Applying economic sanctions is the only option available to get North Korea to give up its nuclear weapons program, a United States senator has said, stressing the importance of China's increased role in the process.
"There is really no other option than to continue sanctions. The other option is military conflicts and we must avoid military conflicts," Cory Gardner, Republican senator from Colorado, told a group of South Korean journalists in his office in Washington, D.C. last week.
"It's important that we increase diplomatic and economic pressure on North Korea while we prepare for the protection of South Korea and our allies," the senator said. "At the forefront of what we do and the strengthening of our Korea-U.S. alliance are all for the purpose of the peaceful denuclearization (of North Korea)."
Gardner highlighted the importance of China playing a bigger role in pressuring North Korea, saying, "There's much much more that China could be doing as a responsible global power and neighbor of North Korea."
"Ninety percent of North Korea's economy is dependent on China.
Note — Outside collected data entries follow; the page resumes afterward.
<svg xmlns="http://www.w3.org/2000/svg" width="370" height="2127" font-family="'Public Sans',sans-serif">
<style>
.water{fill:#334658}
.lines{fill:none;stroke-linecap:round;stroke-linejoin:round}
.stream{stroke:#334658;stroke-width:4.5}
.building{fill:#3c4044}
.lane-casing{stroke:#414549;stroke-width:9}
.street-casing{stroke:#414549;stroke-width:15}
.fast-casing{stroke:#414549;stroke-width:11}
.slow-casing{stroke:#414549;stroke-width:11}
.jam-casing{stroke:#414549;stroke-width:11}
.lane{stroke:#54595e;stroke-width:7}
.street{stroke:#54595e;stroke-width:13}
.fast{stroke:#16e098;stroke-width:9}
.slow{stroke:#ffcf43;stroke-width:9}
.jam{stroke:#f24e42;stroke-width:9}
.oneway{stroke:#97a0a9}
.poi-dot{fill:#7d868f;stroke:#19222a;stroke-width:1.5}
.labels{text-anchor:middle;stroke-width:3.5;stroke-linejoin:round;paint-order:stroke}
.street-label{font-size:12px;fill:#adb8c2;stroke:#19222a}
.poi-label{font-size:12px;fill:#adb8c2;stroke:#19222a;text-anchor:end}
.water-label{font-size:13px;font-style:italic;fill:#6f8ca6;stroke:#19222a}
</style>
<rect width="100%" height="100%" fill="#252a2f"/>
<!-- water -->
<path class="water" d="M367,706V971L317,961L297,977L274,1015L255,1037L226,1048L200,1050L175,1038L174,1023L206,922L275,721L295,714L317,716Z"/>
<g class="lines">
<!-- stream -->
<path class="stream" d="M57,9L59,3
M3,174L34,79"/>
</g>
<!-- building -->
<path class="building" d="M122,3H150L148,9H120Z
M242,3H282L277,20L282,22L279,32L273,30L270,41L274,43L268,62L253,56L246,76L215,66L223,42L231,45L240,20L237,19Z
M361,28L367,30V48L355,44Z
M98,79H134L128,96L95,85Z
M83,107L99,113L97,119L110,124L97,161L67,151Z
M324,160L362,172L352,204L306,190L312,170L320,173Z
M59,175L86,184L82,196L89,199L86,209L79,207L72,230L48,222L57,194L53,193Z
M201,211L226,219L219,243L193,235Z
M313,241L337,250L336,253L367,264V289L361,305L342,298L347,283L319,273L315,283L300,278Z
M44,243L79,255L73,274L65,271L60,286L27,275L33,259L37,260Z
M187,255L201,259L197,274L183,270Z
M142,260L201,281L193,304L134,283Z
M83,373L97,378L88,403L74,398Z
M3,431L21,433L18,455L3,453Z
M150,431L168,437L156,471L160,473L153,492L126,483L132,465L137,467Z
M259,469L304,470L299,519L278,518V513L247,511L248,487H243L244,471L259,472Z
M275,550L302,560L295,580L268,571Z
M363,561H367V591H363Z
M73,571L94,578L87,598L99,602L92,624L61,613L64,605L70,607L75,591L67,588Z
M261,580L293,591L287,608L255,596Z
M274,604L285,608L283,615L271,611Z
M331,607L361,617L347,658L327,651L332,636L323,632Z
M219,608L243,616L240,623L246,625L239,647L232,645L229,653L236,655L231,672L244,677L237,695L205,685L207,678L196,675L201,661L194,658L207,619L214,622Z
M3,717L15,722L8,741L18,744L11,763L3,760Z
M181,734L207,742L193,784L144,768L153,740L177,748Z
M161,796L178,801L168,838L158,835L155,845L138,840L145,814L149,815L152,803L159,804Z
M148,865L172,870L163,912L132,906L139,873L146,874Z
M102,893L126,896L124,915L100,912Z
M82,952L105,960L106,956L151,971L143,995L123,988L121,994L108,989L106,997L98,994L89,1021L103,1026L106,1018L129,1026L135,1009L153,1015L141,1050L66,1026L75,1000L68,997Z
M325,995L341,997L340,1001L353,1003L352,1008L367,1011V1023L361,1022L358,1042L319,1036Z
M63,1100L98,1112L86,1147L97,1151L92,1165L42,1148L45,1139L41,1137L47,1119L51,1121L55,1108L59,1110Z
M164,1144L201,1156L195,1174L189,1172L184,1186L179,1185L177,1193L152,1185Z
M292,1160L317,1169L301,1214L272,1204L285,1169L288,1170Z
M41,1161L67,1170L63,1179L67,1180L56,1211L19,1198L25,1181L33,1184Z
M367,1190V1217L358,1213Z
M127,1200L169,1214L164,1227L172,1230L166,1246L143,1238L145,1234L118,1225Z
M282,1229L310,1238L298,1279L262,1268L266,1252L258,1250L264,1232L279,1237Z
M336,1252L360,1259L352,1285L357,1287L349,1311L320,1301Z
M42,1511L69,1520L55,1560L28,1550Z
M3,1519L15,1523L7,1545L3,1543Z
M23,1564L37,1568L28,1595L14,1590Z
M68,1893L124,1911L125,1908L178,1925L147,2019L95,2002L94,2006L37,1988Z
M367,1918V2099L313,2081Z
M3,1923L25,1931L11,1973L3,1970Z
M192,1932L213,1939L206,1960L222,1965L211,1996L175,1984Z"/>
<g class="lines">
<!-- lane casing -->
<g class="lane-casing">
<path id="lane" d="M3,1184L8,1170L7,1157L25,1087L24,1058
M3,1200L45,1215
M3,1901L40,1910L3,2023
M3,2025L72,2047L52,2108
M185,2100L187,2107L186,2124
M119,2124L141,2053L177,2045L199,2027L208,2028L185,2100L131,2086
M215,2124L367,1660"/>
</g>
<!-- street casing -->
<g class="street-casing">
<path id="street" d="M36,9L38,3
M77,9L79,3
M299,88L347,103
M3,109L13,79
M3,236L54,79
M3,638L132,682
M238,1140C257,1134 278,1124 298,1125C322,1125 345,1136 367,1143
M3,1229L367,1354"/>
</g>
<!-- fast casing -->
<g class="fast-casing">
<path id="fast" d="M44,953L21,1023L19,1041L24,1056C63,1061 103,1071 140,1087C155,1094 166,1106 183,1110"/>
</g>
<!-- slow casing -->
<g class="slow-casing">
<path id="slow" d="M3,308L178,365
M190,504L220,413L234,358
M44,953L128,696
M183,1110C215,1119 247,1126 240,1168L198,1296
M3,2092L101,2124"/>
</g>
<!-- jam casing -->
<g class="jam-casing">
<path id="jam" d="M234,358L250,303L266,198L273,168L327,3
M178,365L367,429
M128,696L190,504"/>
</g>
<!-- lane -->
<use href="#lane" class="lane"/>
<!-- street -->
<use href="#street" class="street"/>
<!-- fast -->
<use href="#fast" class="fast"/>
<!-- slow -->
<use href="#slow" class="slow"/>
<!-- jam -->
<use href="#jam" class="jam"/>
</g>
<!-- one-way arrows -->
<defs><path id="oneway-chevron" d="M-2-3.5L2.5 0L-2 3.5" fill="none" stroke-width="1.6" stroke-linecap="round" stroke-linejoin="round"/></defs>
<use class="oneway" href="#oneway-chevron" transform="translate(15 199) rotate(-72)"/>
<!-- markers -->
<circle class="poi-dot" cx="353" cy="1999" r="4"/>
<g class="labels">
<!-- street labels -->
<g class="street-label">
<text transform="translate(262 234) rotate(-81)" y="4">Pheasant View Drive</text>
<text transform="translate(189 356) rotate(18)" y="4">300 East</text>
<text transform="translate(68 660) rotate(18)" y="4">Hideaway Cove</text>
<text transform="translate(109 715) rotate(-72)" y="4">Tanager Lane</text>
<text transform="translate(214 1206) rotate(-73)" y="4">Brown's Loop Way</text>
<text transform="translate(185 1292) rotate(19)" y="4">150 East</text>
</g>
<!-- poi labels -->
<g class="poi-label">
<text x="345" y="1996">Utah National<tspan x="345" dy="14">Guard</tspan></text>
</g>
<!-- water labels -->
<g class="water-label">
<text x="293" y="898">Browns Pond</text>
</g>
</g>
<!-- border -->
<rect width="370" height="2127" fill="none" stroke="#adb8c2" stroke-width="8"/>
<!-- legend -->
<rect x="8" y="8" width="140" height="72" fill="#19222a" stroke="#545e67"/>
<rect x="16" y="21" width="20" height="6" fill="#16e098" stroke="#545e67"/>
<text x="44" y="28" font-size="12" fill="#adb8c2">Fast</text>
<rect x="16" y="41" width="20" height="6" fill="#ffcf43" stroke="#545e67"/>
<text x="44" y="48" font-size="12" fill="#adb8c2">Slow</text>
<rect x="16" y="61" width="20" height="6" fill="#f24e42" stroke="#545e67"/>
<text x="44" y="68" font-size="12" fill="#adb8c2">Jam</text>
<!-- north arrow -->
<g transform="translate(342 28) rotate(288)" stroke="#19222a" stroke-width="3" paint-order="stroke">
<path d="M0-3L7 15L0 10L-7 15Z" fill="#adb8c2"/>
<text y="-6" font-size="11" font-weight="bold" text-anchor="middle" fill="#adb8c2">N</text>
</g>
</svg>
They get their petroleum from China so we know there are sanctions that have more effect than we are doing today," according to the senator.
He also referred to a bill he has recently introduced, "The Leverage to Enhance Effective Diplomacy," that targets Chinese companies doing business with North Korea, including 10 companies that are responsible for 30 percent of North Korean imports to China.
"We've already had success just by introducing the legislation because the number of those businesses we've identified have already told us they no longer do business with North Korea," he said.
The U.S. and its allies also need to deliver outside information to North Korean people so that "someday people in North Korea will realize that the regime murders its own people and it is not something they have to be destined with," the senator also noted.